個人的こんな方におススメ♬
こんにちは、RKOです。本日は1999年刊行、森博嗣作「そして二人だけになった」をご紹介します。賛否両論ある本作ですが、森ワールド全開のクローズドサークル物で、他にはない作品だと個人的には感じておりますので今回ご紹介したいと思います。
タイトル通り、アガサ・クリスティの名作ミステリー「そして誰もいなくなった」を意識して執筆された作品ですね。こちらの作品は「絶海の孤島」を舞台にしたクローズド・サークルの代表作品としてあまりにも有名です。アガサ・クリスティ作品の人気投票(公式)でも堂々の第1位を獲得しています。未読の方は是非ともおススメしたい作品です。
※ちなみに、アガサ・クリスティ人気投票作品(公式)の第2位と第3位はドラマ版ポワロの記事でご紹介しております。

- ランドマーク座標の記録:
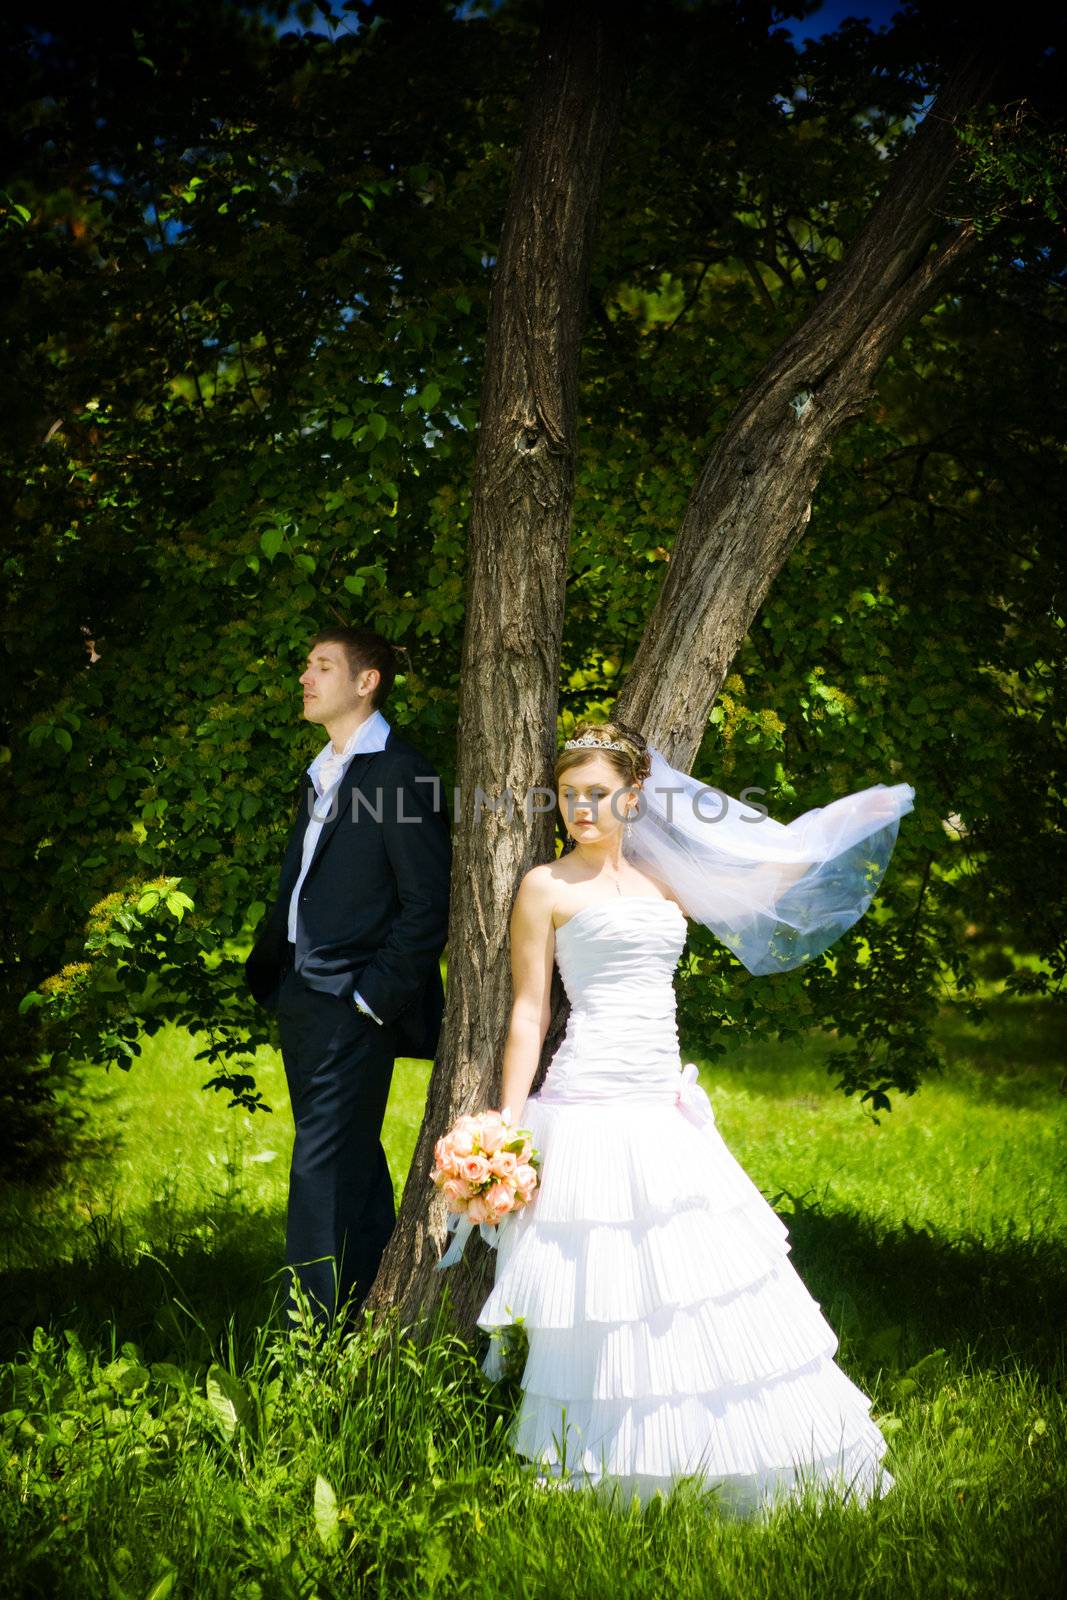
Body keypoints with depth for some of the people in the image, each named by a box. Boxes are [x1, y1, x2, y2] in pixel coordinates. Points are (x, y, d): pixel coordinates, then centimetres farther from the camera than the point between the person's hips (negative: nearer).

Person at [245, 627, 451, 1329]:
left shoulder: (400, 774, -11)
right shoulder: (321, 775, 17)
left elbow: (429, 902, -14)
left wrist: (376, 994, -16)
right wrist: (268, 969, 13)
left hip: (352, 1006, -9)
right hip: (304, 1000, 9)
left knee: (324, 1170, -8)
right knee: (353, 1164, 17)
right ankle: (369, 1317, 28)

- やること:
A – 本の紹介文のうち、「個人的こんな方におススメ♬」から始まり「ともおススメしたい作品です。」で終わる部分を、そっくり書き写してください。
B – 次の(i)〜(iii)が本の紹介文の内容と合っているか、それぞれ「はい」か「いいえ」で答え、決め手となる紹介文の言葉をそのまま引用してください。
(i) 「そして二人だけになった」は1999年に刊行された。
(ii) 「そして誰もいなくなった」は、アガサ・クリスティ作品の公式人気投票で第1位になった。
(iii) アガサ・クリスティ人気投票の第2位と第3位の作品は、この紹介文の中で紹介されている。

- 答え:
A –
個人的こんな方におススメ♬
こんにちは、RKOです。本日は1999年刊行、森博嗣作「そして二人だけになった」をご紹介します。賛否両論ある本作ですが、森ワールド全開のクローズドサークル物で、他にはない作品だと個人的には感じておりますので今回ご紹介したいと思います。
タイトル通り、アガサ・クリスティの名作ミステリー「そして誰もいなくなった」を意識して執筆された作品ですね。こちらの作品は「絶海の孤島」を舞台にしたクローズド・サークルの代表作品としてあまりにも有名です。アガサ・クリスティ作品の人気投票(公式)でも堂々の第1位を獲得しています。未読の方は是非ともおススメしたい作品です。

B –
(i) はい。「本日は1999年刊行」
(ii) はい。「アガサ・クリスティ作品の人気投票(公式)でも堂々の第1位を獲得しています」
(iii) いいえ。「第2位と第3位はドラマ版ポワロの記事でご紹介しております」